Sitzung Schritt um Schritt Erweiterung

Das Industriegebiet auf der Ottmarsheimer Höhe aus der Luft. Gerade im Vergleich mit dem Besigheimer Ortsteil Ottmarsheim (rechts im Bild) zeigt sich die Dimension des Gebietes, das 1973 gegründet wurde.
Das Industriegebiet auf der Ottmarsheimer Höhe aus der Luft. Gerade im Vergleich mit dem Besigheimer Ortsteil Ottmarsheim (rechts im Bild) zeigt sich die Dimension des Gebietes, das 1973 gegründet wurde. © Foto: Werner Kuhnle
Von Michael Soltys 17.04.2018

Wenn Firmen in der Vergangenheit bei Stefan Maier auf dem Rathaus in Besigheim angerufen haben, dann endete das Gespräch meistens mit einer Enttäuschung. Maier, Geschäftsführer des Industrie-Zweckverbandes auf der Ottmarsheimer Höhe, hat ihnen nichts zu bieten: vor allem keine Grundstücke zur Ansiedlung, nach denen die Nachfrage groß ist.

Zwei Hektar Industriegebiet

Das ist in diesem Jahr nicht anders. Rund zwei Hektar Fläche aus dem Industriegebiet können im Laufe des Jahres verkauft werden. So sieht es der Haushaltsplan vor, der an diesem Montag bei der Versammlung der Zweckverbands-Mitglieder in Ottmarsheim beschlossen wurde. Daraus geht hervor: Die gesamte Fläche geht an Firmen, die bereits im Verbandsgebiet ansässig sind. Rund 920 000 Euro will der Verband aus den Grundstücksverkäufen erzielen.

 Der Zweckverband, der mittlerweile seit 45 Jahren besteht, hat in den vergangenen Jahren die Taktik verfolgt, das Industriegebiet nach und nach zu erschließen und die Flächen sukzessive auf den Markt zu bringen.

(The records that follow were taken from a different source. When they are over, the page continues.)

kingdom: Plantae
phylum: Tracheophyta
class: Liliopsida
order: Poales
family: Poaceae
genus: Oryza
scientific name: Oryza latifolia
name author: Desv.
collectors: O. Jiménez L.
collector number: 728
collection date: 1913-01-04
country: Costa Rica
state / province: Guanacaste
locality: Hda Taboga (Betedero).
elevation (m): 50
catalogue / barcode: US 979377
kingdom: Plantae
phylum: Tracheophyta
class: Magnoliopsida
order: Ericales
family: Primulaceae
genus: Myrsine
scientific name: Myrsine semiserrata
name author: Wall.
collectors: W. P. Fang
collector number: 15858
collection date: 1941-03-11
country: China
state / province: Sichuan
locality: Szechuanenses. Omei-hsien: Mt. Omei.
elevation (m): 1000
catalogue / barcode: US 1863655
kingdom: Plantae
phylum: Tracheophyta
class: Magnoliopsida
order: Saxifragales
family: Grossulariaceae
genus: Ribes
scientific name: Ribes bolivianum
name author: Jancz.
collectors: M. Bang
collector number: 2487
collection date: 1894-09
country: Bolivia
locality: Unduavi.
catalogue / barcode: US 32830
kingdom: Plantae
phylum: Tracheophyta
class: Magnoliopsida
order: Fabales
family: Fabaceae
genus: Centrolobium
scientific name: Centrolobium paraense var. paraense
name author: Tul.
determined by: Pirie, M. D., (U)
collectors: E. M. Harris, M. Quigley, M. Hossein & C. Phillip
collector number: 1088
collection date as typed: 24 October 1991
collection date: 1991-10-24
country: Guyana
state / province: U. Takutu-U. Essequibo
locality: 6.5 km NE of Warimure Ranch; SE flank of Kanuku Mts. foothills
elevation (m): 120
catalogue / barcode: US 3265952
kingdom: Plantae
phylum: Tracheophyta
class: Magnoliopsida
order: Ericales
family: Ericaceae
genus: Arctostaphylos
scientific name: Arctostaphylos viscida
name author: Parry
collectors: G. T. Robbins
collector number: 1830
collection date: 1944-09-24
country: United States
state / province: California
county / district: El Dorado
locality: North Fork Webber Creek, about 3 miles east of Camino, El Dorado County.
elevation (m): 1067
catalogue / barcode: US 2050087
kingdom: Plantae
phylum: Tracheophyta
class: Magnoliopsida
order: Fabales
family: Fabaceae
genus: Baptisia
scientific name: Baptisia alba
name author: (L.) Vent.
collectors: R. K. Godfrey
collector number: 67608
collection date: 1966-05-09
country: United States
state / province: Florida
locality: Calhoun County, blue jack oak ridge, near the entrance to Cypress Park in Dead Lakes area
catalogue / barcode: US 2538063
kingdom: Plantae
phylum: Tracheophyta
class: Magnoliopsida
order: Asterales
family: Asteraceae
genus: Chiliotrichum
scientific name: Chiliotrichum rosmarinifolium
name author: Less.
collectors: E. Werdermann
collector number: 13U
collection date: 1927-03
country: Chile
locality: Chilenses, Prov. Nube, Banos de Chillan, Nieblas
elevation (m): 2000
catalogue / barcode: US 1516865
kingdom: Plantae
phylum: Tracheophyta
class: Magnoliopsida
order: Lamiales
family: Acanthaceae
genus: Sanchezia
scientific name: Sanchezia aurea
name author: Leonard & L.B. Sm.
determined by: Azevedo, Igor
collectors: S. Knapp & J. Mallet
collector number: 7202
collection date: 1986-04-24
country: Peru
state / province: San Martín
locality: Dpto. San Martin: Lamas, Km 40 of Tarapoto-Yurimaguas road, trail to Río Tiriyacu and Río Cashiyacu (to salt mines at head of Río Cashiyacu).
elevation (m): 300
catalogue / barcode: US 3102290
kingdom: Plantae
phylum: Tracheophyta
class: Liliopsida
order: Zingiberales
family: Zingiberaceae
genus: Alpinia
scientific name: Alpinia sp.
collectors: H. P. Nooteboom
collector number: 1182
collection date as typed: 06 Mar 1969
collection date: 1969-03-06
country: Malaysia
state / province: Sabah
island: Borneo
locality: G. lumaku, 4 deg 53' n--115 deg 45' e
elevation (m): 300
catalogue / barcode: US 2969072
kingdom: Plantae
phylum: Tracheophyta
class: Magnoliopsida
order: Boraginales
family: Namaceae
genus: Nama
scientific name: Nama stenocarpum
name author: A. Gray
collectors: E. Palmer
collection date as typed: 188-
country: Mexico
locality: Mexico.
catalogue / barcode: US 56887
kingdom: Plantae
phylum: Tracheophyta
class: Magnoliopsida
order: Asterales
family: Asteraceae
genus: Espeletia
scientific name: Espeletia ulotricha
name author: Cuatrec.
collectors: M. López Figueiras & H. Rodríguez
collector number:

Im aktuellen Haushalt sind erneut Mittel eingestellt, um eine Erweiterung des Verbandsgebietes voranzutreiben. In diesem Jahr wird die Rudolf-Diesel-Straße erschlossen und der Ringschluss zur Ferdinand-Porsche-Straße hergestellt. Dafür muss der Verband voraussichtlich 1,25 Millionen Euro ausgeben. Der Verband will weitere Grundstücke kaufen und plant dafür einen Betrag von 350 000 Euro ein. Seine Linie behält der Verband auch nach 2019 bei: Dann erfolgt die weitere Erschließung des Gebietes in Richtung Osten auf Gemarkung Mundelsheim „nach Bedarf“, heißt es im Haushalt.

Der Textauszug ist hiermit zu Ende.